Learning – Families are where we learn values, skills, and behavior. Strong families manage and control their learning experiences. They establish a pattern of home life. They select appropriate television programs. They guide their children into the world outside the home. They do not let social forces rule their family life. They involve themselves in neighborhood, school, government, church, and business in ways that support their family values. Strong families teach by example and learn through experience as they explain and execute their values.
Loyalty – Strong families have a sense of loyalty and devotion toward family members. The family sticks together. They stand by each other during times of trouble. They stand up for each other when attacked by someone outside the family. Loyalty builds through sickness and health, want and good fortune, failure and success, and all the things the family faces. The family is a place of shelter for individual family members. In times of personal success or defeat, the family becomes a cheering section or a mourning bench. They also learn a sense of give and take in the family, which helps prepare them for the necessary negotiations in other relationships.
Laughter is good family medicine. Humor is an escape valve for family tension. Through laughter we learn to see ourselves honestly and objectively. Building a strong family is serious business, but if taken too seriously, family life can become very tense. Laughter balances our efforts and gives us a realistic view of things. To be helpful, family laughter must be positive in nature. Laughing together builds up a family. Laughing at each other divides a family.

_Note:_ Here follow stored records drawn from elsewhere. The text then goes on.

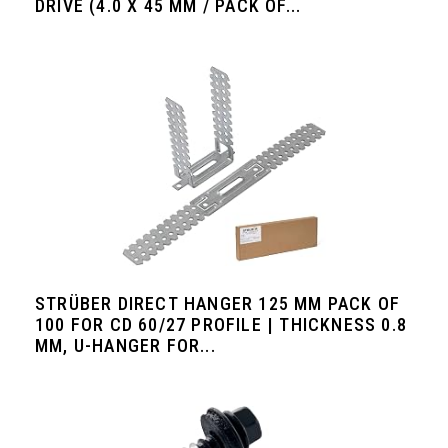
DRIVE (4.0 X 45 MM / PACK OF...
STRÜBER DIRECT HANGER 125 MM PACK OF
100 FOR CD 60/27 PROFILE | THICKNESS 0.8
MM, U-HANGER FOR...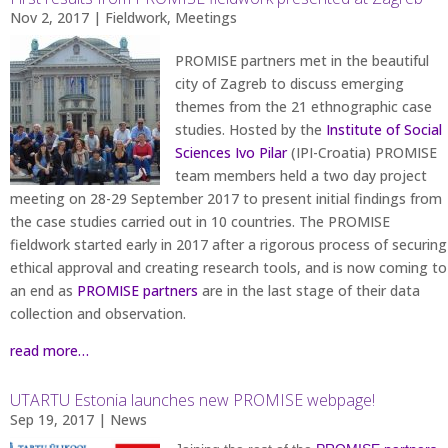
Nov 2, 2017
|
Fieldwork
,
Meetings
PROMISE partners met in the beautiful
city of Zagreb to discuss emerging
themes from the 21 ethnographic case
studies. Hosted by the
Institute of Social
Sciences Ivo Pilar
(IPI-Croatia) PROMISE
team members held a two day project
meeting on 28-29 September 2017 to present initial findings from
the case studies carried out in 10 countries. The PROMISE
fieldwork started early in 2017 after a rigorous process of securing
ethical approval and creating research tools, and is now coming to
an end as
PROMISE partners
are in the last stage of their data
collection and observation.
read more…
UTARTU Estonia launches new PROMISE webpage!
Sep 19, 2017
|
News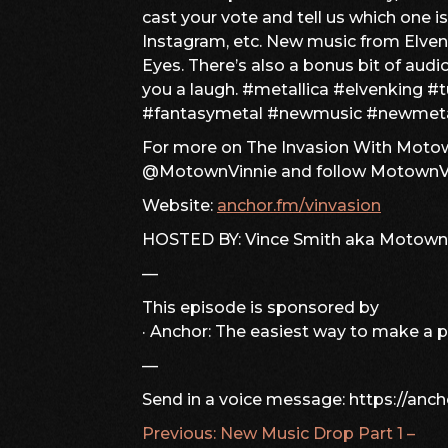
cast your vote and tell us which one i
Instagram, etc. New music from Elvenk
Eyes. There’s also a bonus bit of audi
you a laugh. #metallica #elvenking #
#fantasymetal #newmusic #newmet
For more on The Invasion With Motown
@MotownVinnie and follow MotownVi
Website:
anchor.fm/vinvasion
HOSTED BY: Vince Smith aka Motown
—
This episode is sponsored by
· Anchor: The easiest way to make a 
—
Send in a voice message: https://anc
Previous:
New Music Drop Part 1 –
POST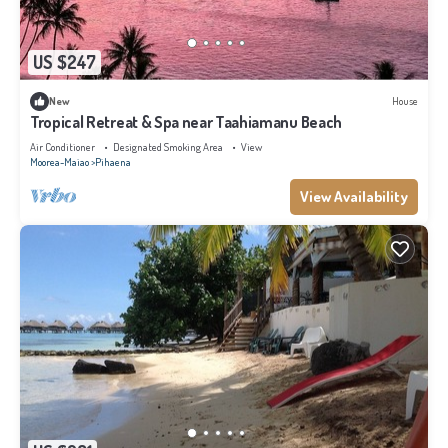
US $247
New
House
Tropical Retreat & Spa near Taahiamanu Beach
Air Conditioner
Designated Smoking Area
View
Moorea-Maiao
Pihaena
View Availability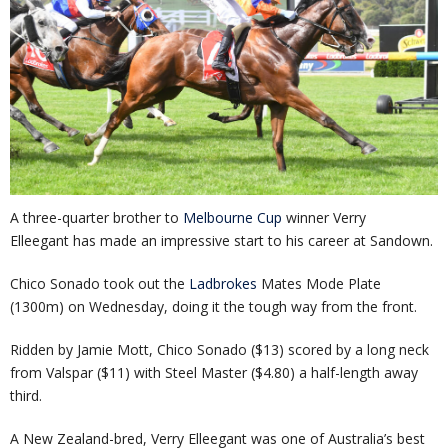
A three-quarter brother to
Melbourne Cup
winner Verry
Elleegant has made an impressive start to his career at Sandown.
Chico Sonado took out the
Ladbrokes
Mates Mode Plate
(1300m) on Wednesday, doing it the tough way from the front.
Ridden by Jamie Mott, Chico Sonado ($13) scored by a long neck
from Valspar ($11) with Steel Master ($4.80) a half-length away
third.
A New Zealand-bred, Verry Elleegant was one of Australia’s best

Families that learn to use laughter in a positive way can release tensions, gain a clearer view, and bond relationships.
Leadership is essential. Family members, usually the adults, must assume responsibility for leading the family. If no one accepts this vital role, the family will weaken. Each family needs its own special set of rules and guidelines. These rules are based on the family members’ greatest understanding of one another. The guidelines pass along from the adults to the children by example, with firmness and fairness. Strong families can work together to establish their way of life, allowing children to have a voice in decision making and enforcing rules. However, in the initial stages and in times of crisis, adult family members must get the family to work together.